_What is required_. Of all the lines below, output only those starting at the one with "có hoàn cảnh khó khăn miền" and ending at the one with "in contacten", both ends included, exactly as written.

_Saved data entries_.
=== Section Start ===

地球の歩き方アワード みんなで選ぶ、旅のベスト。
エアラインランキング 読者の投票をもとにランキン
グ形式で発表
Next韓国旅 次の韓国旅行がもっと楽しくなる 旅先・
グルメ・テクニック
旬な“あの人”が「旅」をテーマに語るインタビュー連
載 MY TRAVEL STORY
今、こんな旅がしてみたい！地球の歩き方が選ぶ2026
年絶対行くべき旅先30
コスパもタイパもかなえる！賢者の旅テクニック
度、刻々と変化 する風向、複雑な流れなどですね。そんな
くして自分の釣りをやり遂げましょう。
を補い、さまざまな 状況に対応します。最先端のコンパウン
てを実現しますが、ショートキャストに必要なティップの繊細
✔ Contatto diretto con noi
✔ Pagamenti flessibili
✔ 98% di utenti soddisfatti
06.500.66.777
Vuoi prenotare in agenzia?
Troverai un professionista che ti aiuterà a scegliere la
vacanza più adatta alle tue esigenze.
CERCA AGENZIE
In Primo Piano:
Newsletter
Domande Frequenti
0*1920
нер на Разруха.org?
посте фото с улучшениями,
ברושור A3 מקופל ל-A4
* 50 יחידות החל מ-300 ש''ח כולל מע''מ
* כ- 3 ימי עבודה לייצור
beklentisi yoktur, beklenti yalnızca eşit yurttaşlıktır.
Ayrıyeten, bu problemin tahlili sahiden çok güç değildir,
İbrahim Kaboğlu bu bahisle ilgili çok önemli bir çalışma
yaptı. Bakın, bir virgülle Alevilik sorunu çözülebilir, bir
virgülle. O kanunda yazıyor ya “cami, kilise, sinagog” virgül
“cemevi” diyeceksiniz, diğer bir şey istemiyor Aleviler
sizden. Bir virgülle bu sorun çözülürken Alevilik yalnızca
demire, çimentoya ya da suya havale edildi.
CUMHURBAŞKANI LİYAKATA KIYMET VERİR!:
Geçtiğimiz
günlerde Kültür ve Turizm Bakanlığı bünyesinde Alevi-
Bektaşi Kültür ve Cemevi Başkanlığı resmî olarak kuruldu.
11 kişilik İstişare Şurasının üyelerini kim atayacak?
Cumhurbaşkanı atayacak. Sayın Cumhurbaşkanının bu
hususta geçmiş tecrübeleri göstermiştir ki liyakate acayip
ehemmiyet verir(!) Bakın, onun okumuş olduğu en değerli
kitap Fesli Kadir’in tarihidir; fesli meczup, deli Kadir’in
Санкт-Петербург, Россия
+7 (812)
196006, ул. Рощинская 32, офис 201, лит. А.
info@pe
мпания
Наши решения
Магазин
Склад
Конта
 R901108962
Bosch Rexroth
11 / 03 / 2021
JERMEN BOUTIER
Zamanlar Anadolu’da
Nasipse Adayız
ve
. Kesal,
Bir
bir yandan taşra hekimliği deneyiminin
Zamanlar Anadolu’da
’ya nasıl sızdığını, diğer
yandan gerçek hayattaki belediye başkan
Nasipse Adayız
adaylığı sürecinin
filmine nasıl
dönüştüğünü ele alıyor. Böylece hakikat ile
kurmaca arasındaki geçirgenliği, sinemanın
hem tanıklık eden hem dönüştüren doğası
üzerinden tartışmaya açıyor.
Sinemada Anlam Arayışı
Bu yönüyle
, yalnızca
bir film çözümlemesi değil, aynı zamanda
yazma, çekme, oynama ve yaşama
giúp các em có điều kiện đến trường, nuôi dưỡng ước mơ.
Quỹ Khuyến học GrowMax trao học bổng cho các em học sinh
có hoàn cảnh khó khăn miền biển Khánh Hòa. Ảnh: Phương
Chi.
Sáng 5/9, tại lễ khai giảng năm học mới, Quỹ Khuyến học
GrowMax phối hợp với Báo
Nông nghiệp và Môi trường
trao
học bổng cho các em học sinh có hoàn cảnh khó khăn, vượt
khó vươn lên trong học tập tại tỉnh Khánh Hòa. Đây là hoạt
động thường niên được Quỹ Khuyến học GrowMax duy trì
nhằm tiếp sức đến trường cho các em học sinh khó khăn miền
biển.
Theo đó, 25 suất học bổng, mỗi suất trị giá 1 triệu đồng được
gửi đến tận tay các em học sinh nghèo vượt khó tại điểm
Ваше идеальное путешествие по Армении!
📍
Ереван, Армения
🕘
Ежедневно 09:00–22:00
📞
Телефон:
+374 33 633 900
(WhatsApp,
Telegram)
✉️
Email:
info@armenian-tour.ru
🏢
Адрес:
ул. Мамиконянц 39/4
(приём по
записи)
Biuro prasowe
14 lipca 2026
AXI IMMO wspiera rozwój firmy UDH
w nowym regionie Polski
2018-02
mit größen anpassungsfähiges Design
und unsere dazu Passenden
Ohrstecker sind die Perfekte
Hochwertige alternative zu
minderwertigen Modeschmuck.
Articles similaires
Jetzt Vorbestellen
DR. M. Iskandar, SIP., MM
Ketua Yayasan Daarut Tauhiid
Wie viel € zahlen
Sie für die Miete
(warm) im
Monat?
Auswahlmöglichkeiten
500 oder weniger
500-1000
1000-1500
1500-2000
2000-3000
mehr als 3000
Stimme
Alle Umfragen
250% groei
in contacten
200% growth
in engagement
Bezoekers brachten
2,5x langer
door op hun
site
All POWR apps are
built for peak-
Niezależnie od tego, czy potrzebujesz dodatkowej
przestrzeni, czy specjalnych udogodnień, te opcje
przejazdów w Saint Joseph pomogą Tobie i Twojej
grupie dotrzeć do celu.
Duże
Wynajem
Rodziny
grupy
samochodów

=== Section End ===

_Result of this exercise_.
có hoàn cảnh khó khăn miền biển Khánh Hòa. Ảnh: Phương
Chi.
Sáng 5/9, tại lễ khai giảng năm học mới, Quỹ Khuyến học
GrowMax phối hợp với Báo
Nông nghiệp và Môi trường
trao
học bổng cho các em học sinh có hoàn cảnh khó khăn, vượt
khó vươn lên trong học tập tại tỉnh Khánh Hòa. Đây là hoạt
động thường niên được Quỹ Khuyến học GrowMax duy trì
nhằm tiếp sức đến trường cho các em học sinh khó khăn miền
biển.
Theo đó, 25 suất học bổng, mỗi suất trị giá 1 triệu đồng được
gửi đến tận tay các em học sinh nghèo vượt khó tại điểm
Ваше идеальное путешествие по Армении!
📍
Ереван, Армения
🕘
Ежедневно 09:00–22:00
📞
Телефон:
+374 33 633 900
(WhatsApp,
Telegram)
✉️
Email:
info@armenian-tour.ru
🏢
Адрес:
ул. Мамиконянц 39/4
(приём по
записи)
Biuro prasowe
14 lipca 2026
AXI IMMO wspiera rozwój firmy UDH
w nowym regionie Polski
2018-02
mit größen anpassungsfähiges Design
und unsere dazu Passenden
Ohrstecker sind die Perfekte
Hochwertige alternative zu
minderwertigen Modeschmuck.
Articles similaires
Jetzt Vorbestellen
DR. M. Iskandar, SIP., MM
Ketua Yayasan Daarut Tauhiid
Wie viel € zahlen
Sie für die Miete
(warm) im
Monat?
Auswahlmöglichkeiten
500 oder weniger
500-1000
1000-1500
1500-2000
2000-3000
mehr als 3000
Stimme
Alle Umfragen
250% groei
in contacten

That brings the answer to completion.